* EXERCISE GOAL:
Filter the lines below, copying only those with the string "your".

Top of ENTRIES SUPPLIED

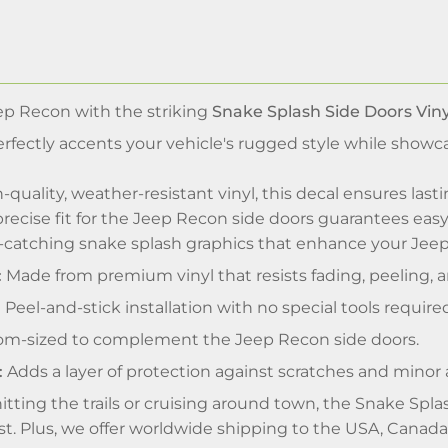
p Recon with the striking
Snake Splash Side Doors Viny
perfectly accents your vehicle's rugged style while showc
-quality, weather-resistant vinyl, this decal ensures lasti
s precise fit for the Jeep Recon side doors guarantees eas
catching snake splash graphics that enhance your Jeep'
:
Made from premium vinyl that resists fading, peeling, a
:
Peel-and-stick installation with no special tools require
m-sized to complement the Jeep Recon side doors.
:
Adds a layer of protection against scratches and minor 
tting the trails or cruising around town, the Snake Spl
st. Plus, we offer worldwide shipping to the USA, Canad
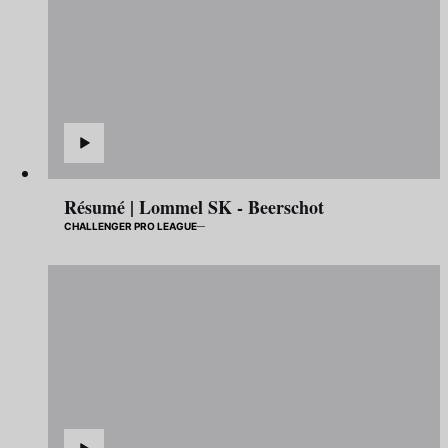
Résumé | Lommel SK - Beerschot
CHALLENGER PRO LEAGUE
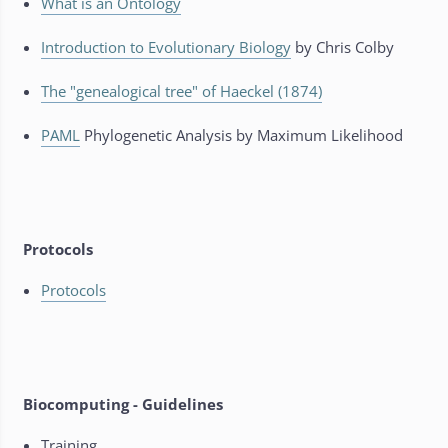
What is an Ontology
Introduction to Evolutionary Biology
by Chris Colby
The "genealogical tree" of Haeckel (1874)
PAML
Phylogenetic Analysis by Maximum Likelihood
Protocols
Protocols
Biocomputing - Guidelines
Training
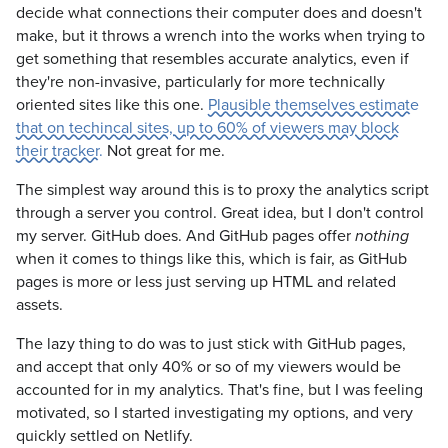
decide what connections their computer does and doesn't
make, but it throws a wrench into the works when trying to
get something that resembles accurate analytics, even if
they're non-invasive, particularly for more technically
oriented sites like this one.
Plausible themselves estimate
that on techincal sites, up to 60% of viewers may block
their tracker.
Not great for me.
The simplest way around this is to proxy the analytics script
through a server you control. Great idea, but I don't control
my server. GitHub does. And GitHub pages offer
nothing
when it comes to things like this, which is fair, as GitHub
pages is more or less just serving up HTML and related
assets.
The lazy thing to do was to just stick with GitHub pages,
and accept that only 40% or so of my viewers would be
accounted for in my analytics. That's fine, but I was feeling
motivated, so I started investigating my options, and very
quickly settled on Netlify.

Bottom of ENTRIES SUPPLIED

* OUTPUT FOR THIS EXERCISE:
perfectly accents your vehicle's rugged style while showc
catching snake splash graphics that enhance your Jeep'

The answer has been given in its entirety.